Which other F1 races are at risk after Canada’s cancellation?
On Wednesday it was confirmed that the Canadian GP had been cancelled for the second year running because of the ongoing coronavirus pandemic, though the contract for the Montreal race has been extended by two years to 2031.
Despite F1’s claims earlier this month that it remained in discussion with the Canadian GP promotor amid reports the race would be called off, it seemed inevitable it would not go ahead due to strict travel restrictions in the country.
Any international arrivals into Quebec are currently required to undergo a 14-day mandatory quarantine, with officials refusing to give F1 personnel an exemption via a bubble set-up like the one staff used to travel between Bahrain and Abu Dhabi last year.
Those restrictions ultimately proved an insurmountable hurdle for F1 given that the Canada round was due to complete a flyaway back-to-back with the Azerbaijan Grand Prix in Baku.
Instead, Turkey will again stand in as a short-notice replacement to fill the seventh-round slot vacated by Canada and act as a more convenient logistical solution for F1.
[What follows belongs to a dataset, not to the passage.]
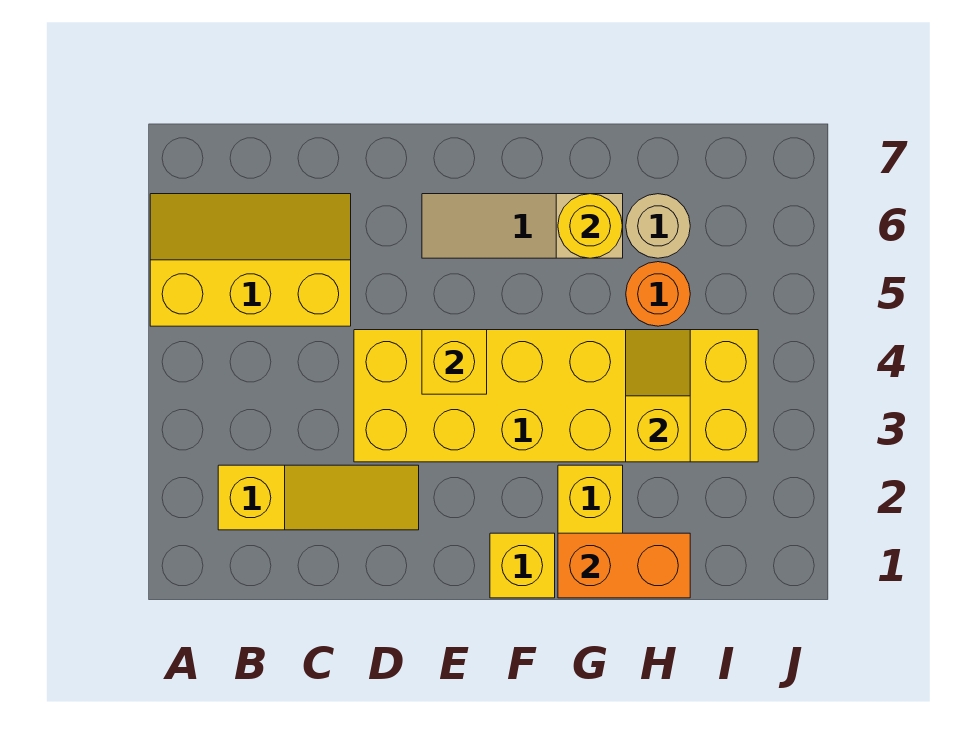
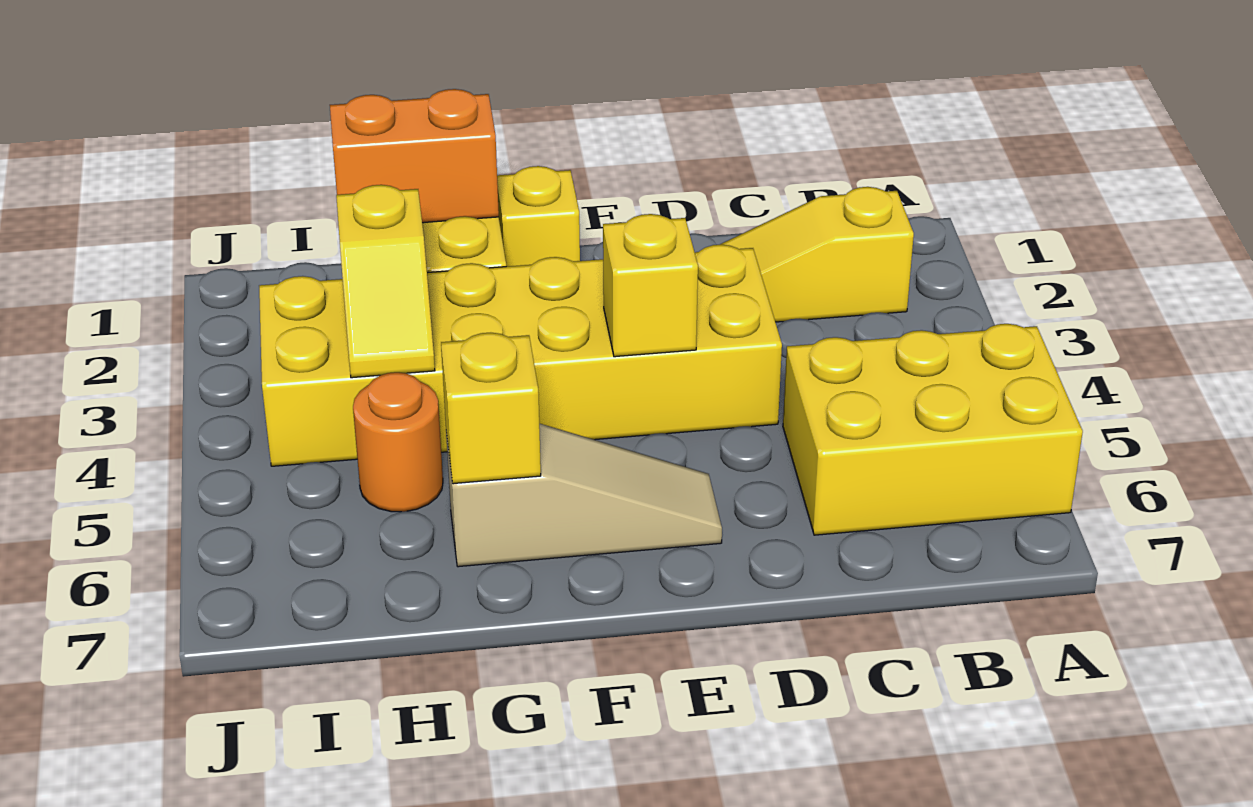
yellow slope A5:C6 level 1 top 5 -> yellow brick A5:C6 level 1
yellow round brick G6 level 2 -> yellow brick G6 level 2
tan round brick H6 level 1 -> none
Istanbul Park, which returned to the F1 calendar for the first time in nine years last November to host a behind closed doors race in which Lewis Hamilton was crowned a seven-time world champion, is hoping to welcome fans.
That is despite Turkey entering its first full lockdown of the pandemic to curb a surge in infections and deaths that has seen it hold the highest infection rate in Europe.
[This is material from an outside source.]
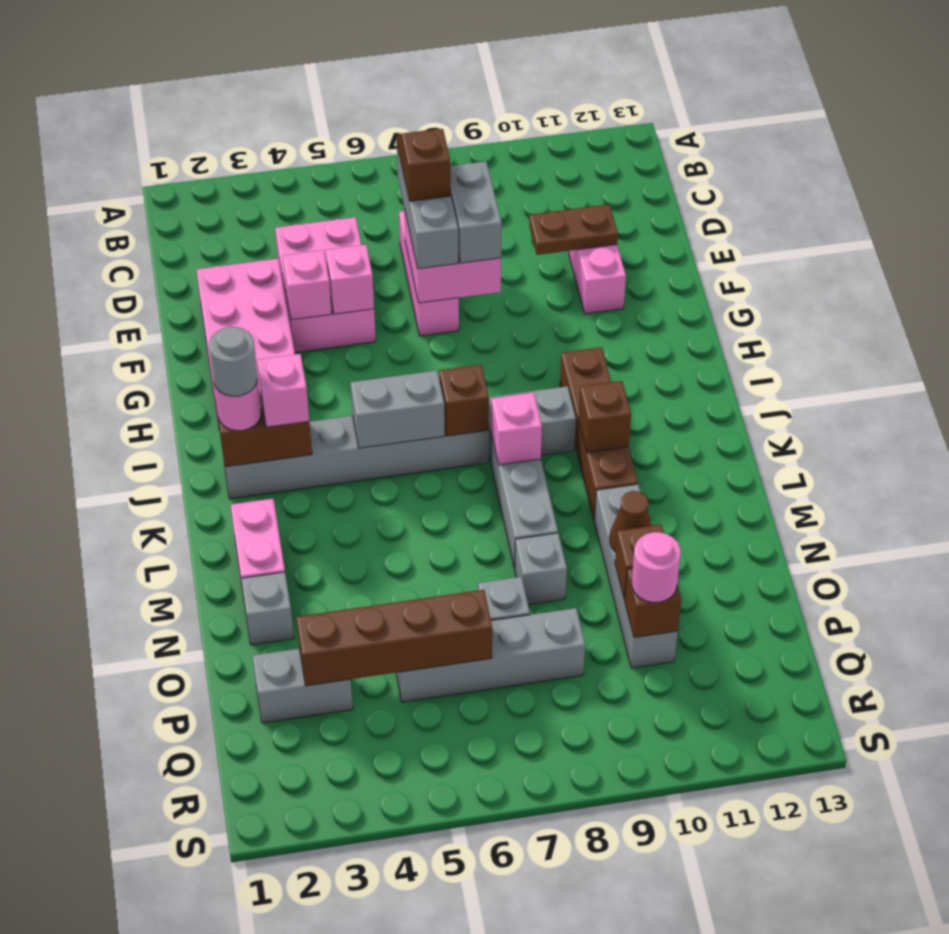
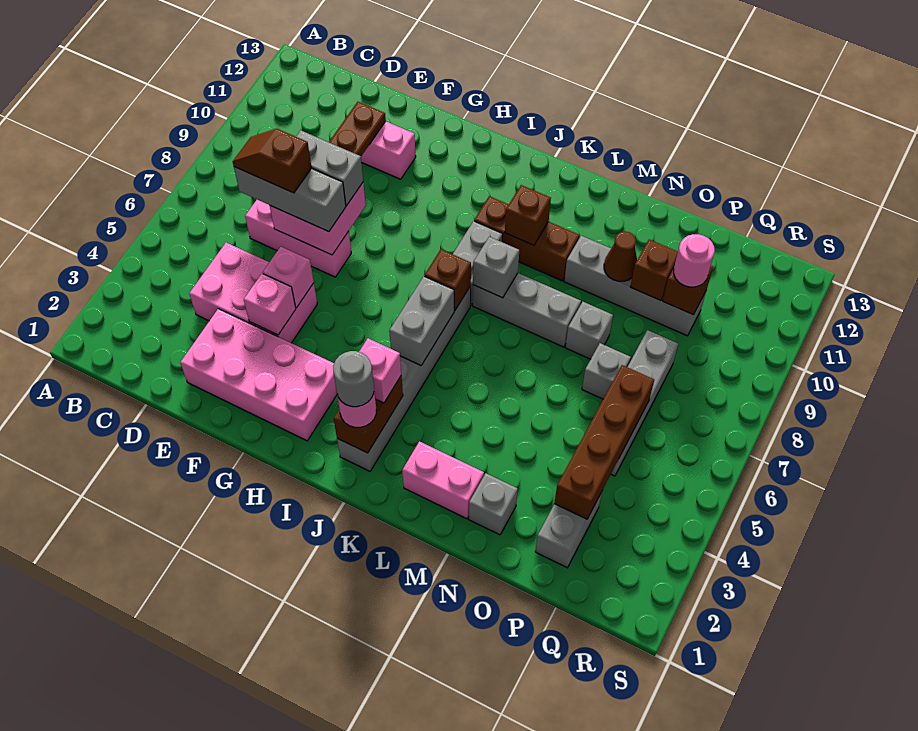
brown brick I10:L10 level 1 -> brown brick J10:L10 level 1
pink brick K8 level 2 -> grey brick K8 level 2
So far, only the season-opening Bahrain Grand Prix has hosted limited spectators and that was only for fans that had been fully vaccinated against COVID-19.
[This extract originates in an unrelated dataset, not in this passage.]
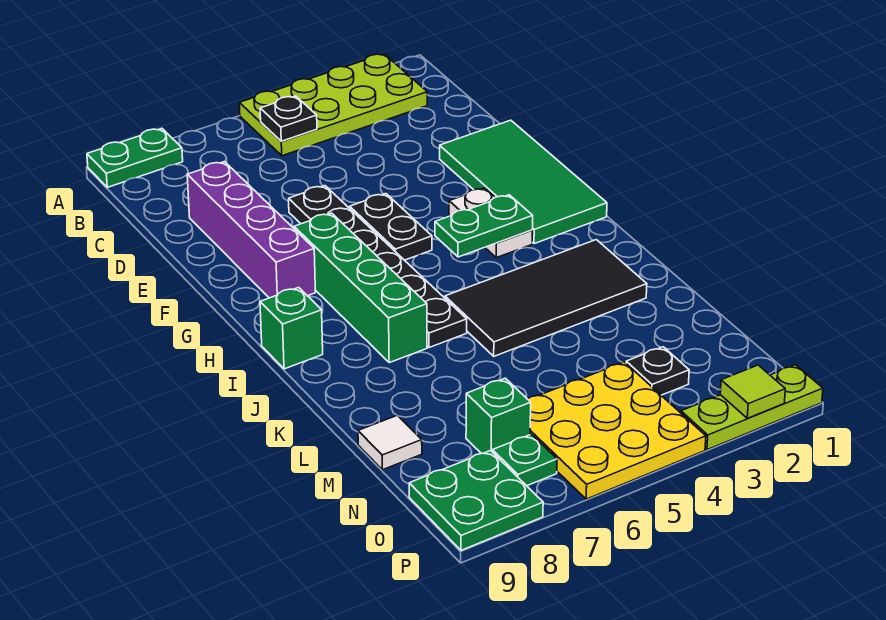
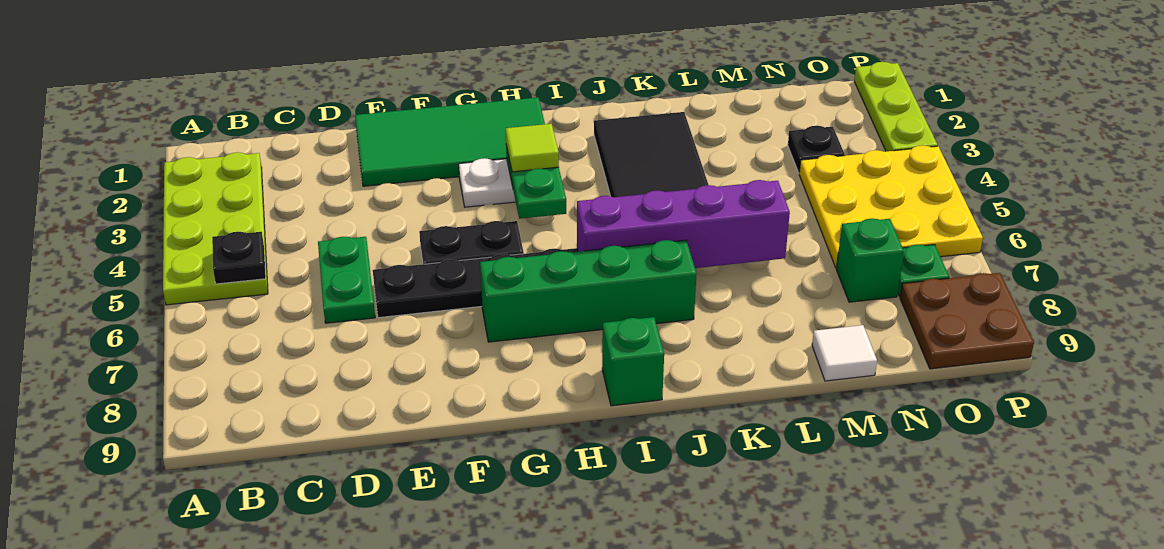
green plate A8:A9 level 1 -> green plate D5:D6 level 1
purple brick D8:G8 level 1 -> purple brick I6:L6 level 2
green plate O8:P9 level 1 -> brown plate O8:P9 level 1
lime tile P2 level 2 -> lime tile H3 level 3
This weekend’s Portuguese Grand Prix and the Spanish Grand Prix on 9 May will both take place behind closed doors, while Monaco is yet to announce whether fans will be present when it returns to the F1 calendar next month after the 2020 race was cancelled.
Silverstone remains hopeful that ‘vaccine passports’ and easing restrictions in the UK will enable it to welcome a full capacity crowd for the British Grand Prix on 16 July, having confirmed it will be the first round to trial F1’s new Sprint Qualifying format.
Are more races in trouble?
F1 has planned a record 23-round calendar for 2021 that, as it stands, includes trips to Asia and the Americas after staging a predominantly European-based schedule last year.
At the start of the year, Stefano Domenicali said that F1 would be adopting a “flexible approach” to its 2021 calendar due to the ongoing complications caused by the pandemic and revealed it has alternative races on standby if required.
That flexibility has already been put to the test with Australia’s planned season-opening round being pushed back to mid-November and the return of Imola and Portimao to the schedule, while Turkey’s late inclusion means that three of the five ‘one-off’ events from 2020 have now rolled over into this season.
The abandonment of the Canadian GP has raised question marks over the rest of the calendar - particularly with regards to the uncertainty over long-haul races in the second half of the season when F1 begins to venture away from Europe.
The Singapore-Japan double-header in early October, and Australia’s standalone event on 19 November, could all be at risk due to their respective government restrictions.
A recent spike of new cases has led the Japanese government to introduce emergency restrictions in Tokyo amid ongoing doubts about the viability of holding the Olympic Games this summer, not helped by Japan’s slow vaccine roll out.
Australia’s borders remain closed to international travel and there are fears its strict travel restrictions and hotel quarantine rules could remain in place until 2022, casting further doubt over whether Melbourne could host its first F1 race since 2019.
Meanwhile, the American leg of the calendar could also be at risk, with Brazil among the countries struggling to contain the virus, recording more than 14 million cases and 391,000 deaths since the pandemic began.
With eight of the 10 F1 teams based in the UK, it seems the situation will greatly depend on whether Brazil stays on the government’s travel ‘red-list’.
Any decision on Brazil is likely to have a knock-on effect for the preceding rounds in the USA and Mexico which altogether create the third and final triple-header of the 2021 F1 season.
Formula E has been forced to move the location for its Mexico round in June away from the Autodromo Hermanos Rodriguez - the home of the Mexican Grand Prix - which is currently serving as a temporary field hospital for COVID-19 patients.
Germany is once again understood to be among the locations that F1 is considering as a stand-in for any races dropping off the schedule, with the Nurburgring, which staged a round on the rewritten 2020 calendar in October, and Hockenheim both potential back-up options.
As the world continues to grapple with COVID-19, Canada is unlikely to be the final amendment to the 2021 F1 calendar.